--- EXTRACT PROVIDED ---

The second Death Star is destroyed. The Emperor and his powerful enforcer, Darth Vader, are rumoured to be dead. The Galactic Empire is in chaos….Optimism and fear reign side by side.

And while the Rebel Alliance engages the fractured forces of the Empire, a lone rebel scout uncovers a secret imperial meeting…


This is how Star Wars: Aftermath by Chuck Wendig begins. If you need more background information than that, then you may not have been living in this hemisphere during the last number of decades, and maybe this 2015 novel isn’t for you. Wendig – about whom more later, but let’s just say now that he is phenomenally productive, and a review like this is at least three novels behind  – adds full-length sequels in each of the next two years. The seemingly unbreakable Star Wars Rule of Threes continues its reign. Together, the trilogy forms part of a “new canon” of official SW material beyond the films themselves. Aftermath and its children form a bridge between the events of films over 30 years apart: 1983’s Return of the Jedi, and the grizzled-Han and dowager-Leia reunion in The Force Awakens (2015). (Yes, I know, other things happened, too. Luke, for example. And ‘droids. And light-saber battles.) I’m not an SW junkie, and don’t go near fan-sites or extended universes or fundamentalist skirmishes over what is and should be in the Star Wars canon. But like this novel, I do.

--- SOURCE EXCERPT ---

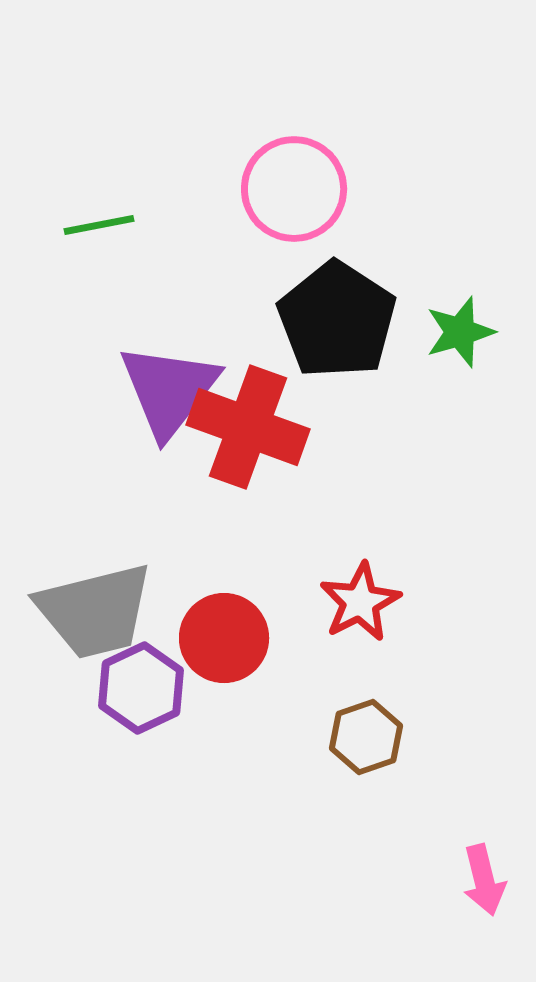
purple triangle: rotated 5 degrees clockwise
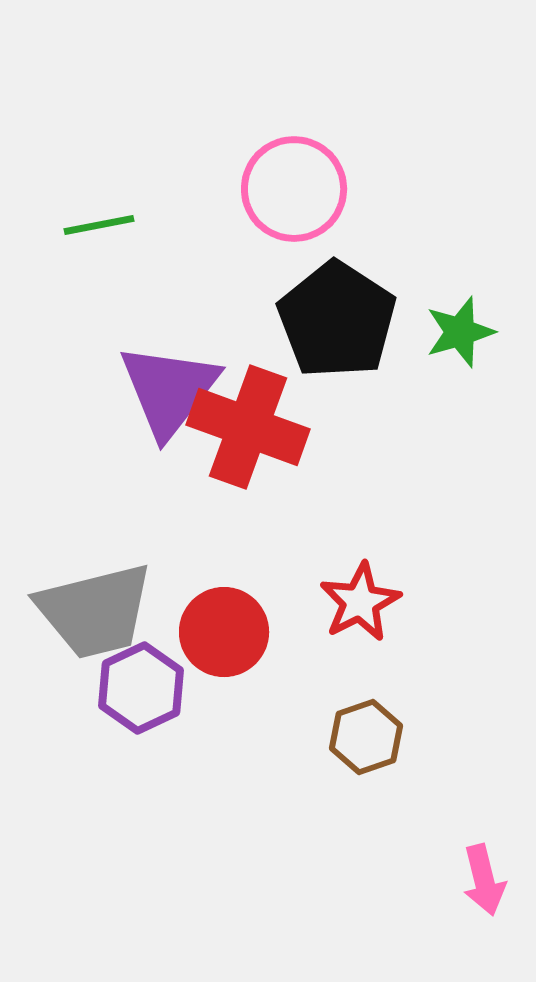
red circle: moved 6 px up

---

### LIST OF TASKS
1/ In the Star Wars: Aftermath review, why does the writer say a review like this is at least three novels behind Wendig? Answer in one to three sentences.
2/ What is the Spanish for this sentence from the Star Wars: Aftermath review: "The seemingly unbreakable Star Wars Rule of Threes continues its reign."?

### WRITTEN RESPONSES
1/ The writer says this because Wendig is phenomenally productive.

2/ La aparentemente inquebrantable Regla de Tres de Star Wars continúa su reinado.